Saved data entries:
╔══

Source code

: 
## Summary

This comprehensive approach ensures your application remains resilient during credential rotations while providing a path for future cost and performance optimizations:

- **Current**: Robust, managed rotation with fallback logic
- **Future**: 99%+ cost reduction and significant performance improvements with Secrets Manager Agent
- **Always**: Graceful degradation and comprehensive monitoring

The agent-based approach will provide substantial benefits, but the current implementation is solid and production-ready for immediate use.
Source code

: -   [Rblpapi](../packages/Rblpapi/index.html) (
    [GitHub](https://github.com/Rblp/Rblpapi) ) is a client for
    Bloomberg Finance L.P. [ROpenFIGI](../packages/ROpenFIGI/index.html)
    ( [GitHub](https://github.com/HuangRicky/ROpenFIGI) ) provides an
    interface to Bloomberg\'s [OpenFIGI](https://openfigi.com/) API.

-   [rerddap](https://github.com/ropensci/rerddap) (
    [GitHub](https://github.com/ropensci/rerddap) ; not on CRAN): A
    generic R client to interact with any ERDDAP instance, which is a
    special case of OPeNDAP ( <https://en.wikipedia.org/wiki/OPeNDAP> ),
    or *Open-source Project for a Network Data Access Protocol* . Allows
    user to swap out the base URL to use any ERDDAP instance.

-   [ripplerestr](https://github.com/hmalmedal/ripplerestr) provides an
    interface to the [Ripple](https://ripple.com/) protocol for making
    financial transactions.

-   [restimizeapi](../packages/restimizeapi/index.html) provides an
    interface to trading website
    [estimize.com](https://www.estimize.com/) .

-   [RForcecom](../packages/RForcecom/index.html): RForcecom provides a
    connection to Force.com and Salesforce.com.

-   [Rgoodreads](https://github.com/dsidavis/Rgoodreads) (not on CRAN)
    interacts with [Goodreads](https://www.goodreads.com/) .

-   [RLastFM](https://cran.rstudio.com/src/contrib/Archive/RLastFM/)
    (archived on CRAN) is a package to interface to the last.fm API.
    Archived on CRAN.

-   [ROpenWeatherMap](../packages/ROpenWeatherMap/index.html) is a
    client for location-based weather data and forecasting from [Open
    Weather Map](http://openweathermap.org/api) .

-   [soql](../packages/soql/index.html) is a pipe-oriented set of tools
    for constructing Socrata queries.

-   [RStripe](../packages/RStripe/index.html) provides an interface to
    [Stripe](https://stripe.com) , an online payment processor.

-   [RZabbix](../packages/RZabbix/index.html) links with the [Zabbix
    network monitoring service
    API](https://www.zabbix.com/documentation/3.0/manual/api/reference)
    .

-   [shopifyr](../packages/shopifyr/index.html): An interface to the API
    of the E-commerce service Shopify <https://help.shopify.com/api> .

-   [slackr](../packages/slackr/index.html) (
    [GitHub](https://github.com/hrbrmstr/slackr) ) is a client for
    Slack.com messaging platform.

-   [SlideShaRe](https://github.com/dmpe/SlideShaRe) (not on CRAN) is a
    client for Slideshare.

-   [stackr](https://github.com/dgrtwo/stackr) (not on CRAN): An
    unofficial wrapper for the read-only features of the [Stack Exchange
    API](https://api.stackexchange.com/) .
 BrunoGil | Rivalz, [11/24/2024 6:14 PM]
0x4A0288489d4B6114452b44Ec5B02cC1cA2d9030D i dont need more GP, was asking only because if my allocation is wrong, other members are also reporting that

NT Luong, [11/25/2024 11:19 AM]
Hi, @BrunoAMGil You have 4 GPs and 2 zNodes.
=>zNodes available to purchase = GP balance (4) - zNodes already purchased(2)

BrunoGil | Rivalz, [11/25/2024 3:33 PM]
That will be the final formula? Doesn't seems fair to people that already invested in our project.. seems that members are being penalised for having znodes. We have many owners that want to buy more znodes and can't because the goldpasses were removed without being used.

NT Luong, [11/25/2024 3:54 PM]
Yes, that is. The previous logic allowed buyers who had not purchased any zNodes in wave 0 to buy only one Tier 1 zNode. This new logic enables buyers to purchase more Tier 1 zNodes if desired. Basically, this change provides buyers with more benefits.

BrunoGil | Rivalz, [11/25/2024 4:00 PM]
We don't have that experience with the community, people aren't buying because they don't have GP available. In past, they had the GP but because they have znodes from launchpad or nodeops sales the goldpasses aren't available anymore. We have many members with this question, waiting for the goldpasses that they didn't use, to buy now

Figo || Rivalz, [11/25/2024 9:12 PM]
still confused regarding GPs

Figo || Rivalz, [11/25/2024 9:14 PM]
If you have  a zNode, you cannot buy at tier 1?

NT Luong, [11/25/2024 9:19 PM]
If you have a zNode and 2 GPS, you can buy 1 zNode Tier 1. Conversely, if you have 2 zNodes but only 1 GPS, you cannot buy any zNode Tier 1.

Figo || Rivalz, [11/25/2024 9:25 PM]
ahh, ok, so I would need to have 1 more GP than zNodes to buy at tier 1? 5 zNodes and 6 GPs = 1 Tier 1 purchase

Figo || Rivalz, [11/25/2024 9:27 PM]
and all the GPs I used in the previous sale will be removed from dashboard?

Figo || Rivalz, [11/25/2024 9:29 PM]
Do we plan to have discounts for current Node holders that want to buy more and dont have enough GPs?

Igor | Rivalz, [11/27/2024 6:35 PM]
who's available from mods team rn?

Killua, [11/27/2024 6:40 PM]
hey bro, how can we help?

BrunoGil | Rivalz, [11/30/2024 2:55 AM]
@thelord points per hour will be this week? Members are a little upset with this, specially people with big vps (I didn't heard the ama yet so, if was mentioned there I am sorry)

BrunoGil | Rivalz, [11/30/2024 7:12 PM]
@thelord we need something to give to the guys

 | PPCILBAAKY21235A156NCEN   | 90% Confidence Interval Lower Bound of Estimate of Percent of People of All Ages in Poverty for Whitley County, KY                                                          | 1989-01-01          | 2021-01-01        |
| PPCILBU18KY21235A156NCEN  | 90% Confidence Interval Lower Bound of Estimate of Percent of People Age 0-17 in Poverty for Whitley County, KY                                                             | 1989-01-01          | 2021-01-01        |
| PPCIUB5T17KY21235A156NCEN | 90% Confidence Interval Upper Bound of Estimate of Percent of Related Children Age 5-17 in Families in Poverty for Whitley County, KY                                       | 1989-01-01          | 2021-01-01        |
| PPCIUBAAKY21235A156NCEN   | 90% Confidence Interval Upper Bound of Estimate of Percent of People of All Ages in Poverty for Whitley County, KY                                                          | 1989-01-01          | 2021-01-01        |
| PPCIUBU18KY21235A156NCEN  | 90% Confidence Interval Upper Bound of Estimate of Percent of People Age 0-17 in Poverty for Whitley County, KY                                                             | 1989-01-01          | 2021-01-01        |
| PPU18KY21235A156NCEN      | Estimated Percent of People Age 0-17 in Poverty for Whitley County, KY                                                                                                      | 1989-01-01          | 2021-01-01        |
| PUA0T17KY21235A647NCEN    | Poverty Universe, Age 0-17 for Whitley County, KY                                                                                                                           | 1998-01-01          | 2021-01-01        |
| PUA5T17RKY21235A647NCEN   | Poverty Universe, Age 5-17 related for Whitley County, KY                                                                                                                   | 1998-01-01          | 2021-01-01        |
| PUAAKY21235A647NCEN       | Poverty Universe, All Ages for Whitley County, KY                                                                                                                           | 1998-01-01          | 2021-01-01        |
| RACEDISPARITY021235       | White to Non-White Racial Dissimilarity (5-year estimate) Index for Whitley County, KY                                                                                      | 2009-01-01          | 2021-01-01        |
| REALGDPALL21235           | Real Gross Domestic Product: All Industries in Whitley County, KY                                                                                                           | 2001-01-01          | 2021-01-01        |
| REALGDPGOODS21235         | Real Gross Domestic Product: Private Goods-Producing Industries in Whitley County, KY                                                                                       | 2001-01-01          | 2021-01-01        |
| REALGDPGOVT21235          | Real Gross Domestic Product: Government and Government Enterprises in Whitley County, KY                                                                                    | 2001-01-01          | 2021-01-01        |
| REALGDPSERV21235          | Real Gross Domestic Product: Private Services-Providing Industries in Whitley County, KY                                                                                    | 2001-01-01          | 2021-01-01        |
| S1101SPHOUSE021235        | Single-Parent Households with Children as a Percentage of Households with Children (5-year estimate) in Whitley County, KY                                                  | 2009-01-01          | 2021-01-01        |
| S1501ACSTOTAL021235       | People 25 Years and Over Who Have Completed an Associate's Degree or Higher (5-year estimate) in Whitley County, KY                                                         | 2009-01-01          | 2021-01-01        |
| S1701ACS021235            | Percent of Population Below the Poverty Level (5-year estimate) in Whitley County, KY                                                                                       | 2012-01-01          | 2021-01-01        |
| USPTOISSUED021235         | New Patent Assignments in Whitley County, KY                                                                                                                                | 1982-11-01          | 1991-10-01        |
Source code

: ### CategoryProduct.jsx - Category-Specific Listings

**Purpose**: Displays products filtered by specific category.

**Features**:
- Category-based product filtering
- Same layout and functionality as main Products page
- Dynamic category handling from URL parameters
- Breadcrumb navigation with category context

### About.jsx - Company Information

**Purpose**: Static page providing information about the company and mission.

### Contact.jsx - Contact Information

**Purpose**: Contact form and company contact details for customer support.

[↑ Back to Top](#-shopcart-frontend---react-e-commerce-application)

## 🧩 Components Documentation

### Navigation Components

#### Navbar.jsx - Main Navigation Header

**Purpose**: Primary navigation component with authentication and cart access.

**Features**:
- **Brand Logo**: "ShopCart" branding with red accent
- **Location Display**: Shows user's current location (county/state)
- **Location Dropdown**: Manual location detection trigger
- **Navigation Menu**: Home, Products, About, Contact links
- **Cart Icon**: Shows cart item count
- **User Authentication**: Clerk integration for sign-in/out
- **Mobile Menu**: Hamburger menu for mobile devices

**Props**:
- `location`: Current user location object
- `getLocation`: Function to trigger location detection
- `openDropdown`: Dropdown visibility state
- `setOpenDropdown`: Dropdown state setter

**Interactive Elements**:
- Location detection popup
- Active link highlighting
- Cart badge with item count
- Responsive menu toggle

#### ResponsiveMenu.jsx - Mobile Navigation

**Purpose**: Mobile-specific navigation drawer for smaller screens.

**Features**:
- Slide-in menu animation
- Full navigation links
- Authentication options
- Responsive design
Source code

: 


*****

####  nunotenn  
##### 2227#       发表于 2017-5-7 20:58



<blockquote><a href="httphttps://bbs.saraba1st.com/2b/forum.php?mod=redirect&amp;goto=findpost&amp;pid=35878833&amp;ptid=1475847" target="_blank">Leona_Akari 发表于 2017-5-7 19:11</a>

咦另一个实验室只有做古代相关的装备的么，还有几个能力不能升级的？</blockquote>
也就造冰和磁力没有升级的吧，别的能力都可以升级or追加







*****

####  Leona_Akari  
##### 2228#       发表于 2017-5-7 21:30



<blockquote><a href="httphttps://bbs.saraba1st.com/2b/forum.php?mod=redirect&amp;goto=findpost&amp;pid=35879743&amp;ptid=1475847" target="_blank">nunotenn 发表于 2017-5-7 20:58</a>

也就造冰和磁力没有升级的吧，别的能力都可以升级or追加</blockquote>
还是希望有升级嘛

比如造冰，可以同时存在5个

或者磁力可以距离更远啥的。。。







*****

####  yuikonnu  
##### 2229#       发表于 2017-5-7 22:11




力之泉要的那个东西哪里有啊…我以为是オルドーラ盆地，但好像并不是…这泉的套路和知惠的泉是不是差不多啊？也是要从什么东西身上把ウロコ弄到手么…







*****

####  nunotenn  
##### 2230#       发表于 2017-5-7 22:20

╚══

> [Directions for this task] Please repeat the lines in the entries above exactly, from the line with "[Rgoodreads](https://github.com/dsidavis/Rgoodreads) (not on" to the line with "Weather Map](http://openweathermap.org/api) .".

> [Answer space]
-   [Rgoodreads](https://github.com/dsidavis/Rgoodreads) (not on CRAN)
    interacts with [Goodreads](https://www.goodreads.com/) .

-   [RLastFM](https://cran.rstudio.com/src/contrib/Archive/RLastFM/)
    (archived on CRAN) is a package to interface to the last.fm API.
    Archived on CRAN.

-   [ROpenWeatherMap](../packages/ROpenWeatherMap/index.html) is a
    client for location-based weather data and forecasting from [Open
    Weather Map](http://openweathermap.org/api) .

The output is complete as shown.